Alcuni ricercatori dell’università di Washington hanno sviluppato un app che è in grado di diagnosticare il cancro al pancreas

Il cancro al pancreas ha uno dei peggiori tassi di sopravvivenza tra tutte le forme di cancro perché i suoi sintomi si manifestano più tardi nella progressione della malattia. In pratica, quando manifesta i suoi sintomi, è già troppo tardi per intervenire. Ma se diagnosticato in tempo, come per altre malattie, si può avviare un ciclo di cura con buone probabilità di successo.

Uno dei sintomi del cancro al pancreas è l’ittero, una macchia gialla della pelle e della sclera (la parte bianca dell’occhio) causata dalla bilirubina nel sangue.
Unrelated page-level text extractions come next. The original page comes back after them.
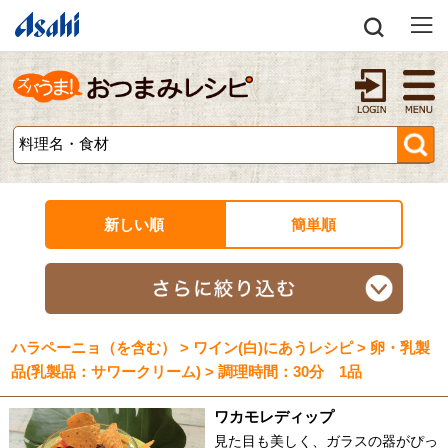
新しい順
簡単順
ハラペーニョ（を含む） > ワイン(白)にあうレシピ > 卵・乳製
品(乳製品：サワークリーム) > 調理時間：30分 1品
ワカモレディップ
見た目も美しく、ガラスの器がぴっ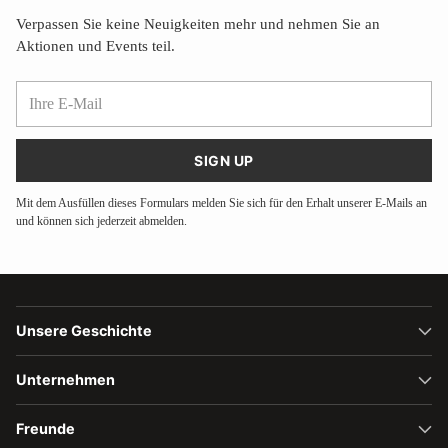
Verpassen Sie keine Neuigkeiten mehr und nehmen Sie an
Aktionen und Events teil.
Ihre
E-
Mail
SIGN UP
Mit dem Ausfüllen dieses Formulars melden Sie sich für den Erhalt unserer E-Mails an
und können sich jederzeit abmelden.
Unsere Geschichte
Unternehmen
Freunde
L’ittero è riconoscibile a occhio nudo solo quando la malattia è in fase avanzata. Con l’aiuto della tecnologia e di algoritmi di machine learning è possibile rilevare forme più deboli di ittero.

A proporre questa incredibile soluzione sono stati alcuni ricercatori dell’University of Washington che hanno sviluppato BiliScreen, un’app per smartphone che cattura un’immagine dell’occhio e produce una stima del livello bilirubina di una persona, anche a livelli che normalmente non sarebbero rilevabili dall’occhio umano.
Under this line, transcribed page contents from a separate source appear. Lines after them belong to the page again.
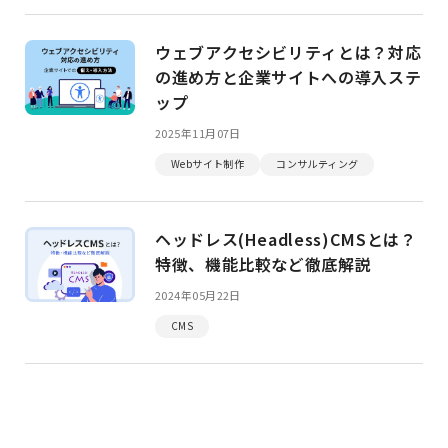
ウェブアクセシビリティとは？対応
の進め方と企業サイトへの導入ステ
ップ
2025年11月07日
Webサイト制作
コンサルティング
ヘッドレス(Headless)CMSとは？
特徴、機能比較など徹底解説
2024年05月22日
CMS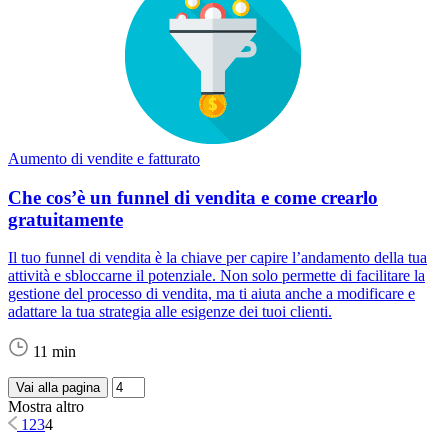
Aumento di vendite e fatturato
Che cos’è un funnel di vendita e come crearlo
gratuitamente
Il tuo funnel di vendita è la chiave per capire l’andamento della tua
attività e sbloccarne il potenziale. Non solo permette di facilitare la
gestione del processo di vendita, ma ti aiuta anche a modificare e
adattare la tua strategia alle esigenze dei tuoi clienti.
11 min
Vai alla pagina
Mostra altro
1
2
3
4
BiliScreen è facile da usare e non è uno strumento invasivo: naturalmente in caso di allarme, si dovrà poi consultare un medico per approfondire l’indagine con ulteriori test. In pratica questa app usa la fotocamera dello smartphone per scattare una foto dell’occhio e rilevare i livelli di bilirubina nella sclera.

Il team ha sviluppato un sistema che isola automaticamente ed efficacemente le parti bianche dell’occhio e calcola le informazioni di colore dalla sclera basandosi sulle lunghezze d’onda della luce che vengono riflesse e assorbite, e la correlano con i livelli di bilirubina usando algoritmi di machine learning.

Per ridurre gli effetti dell’illuminazione esterna è stato realizzato un particolare visore che ricorda un po’ il Google Cardboard e che serve a bloccare la luce esterna, e un paio di occhialini di carta con quadrati colorati che servono all’app per calibrare il colore.

In futuro il team di ricerca sperimenterà BiliScreen su una vasta gamma di persone a rischio di ittero per verificarne l’affidabilità.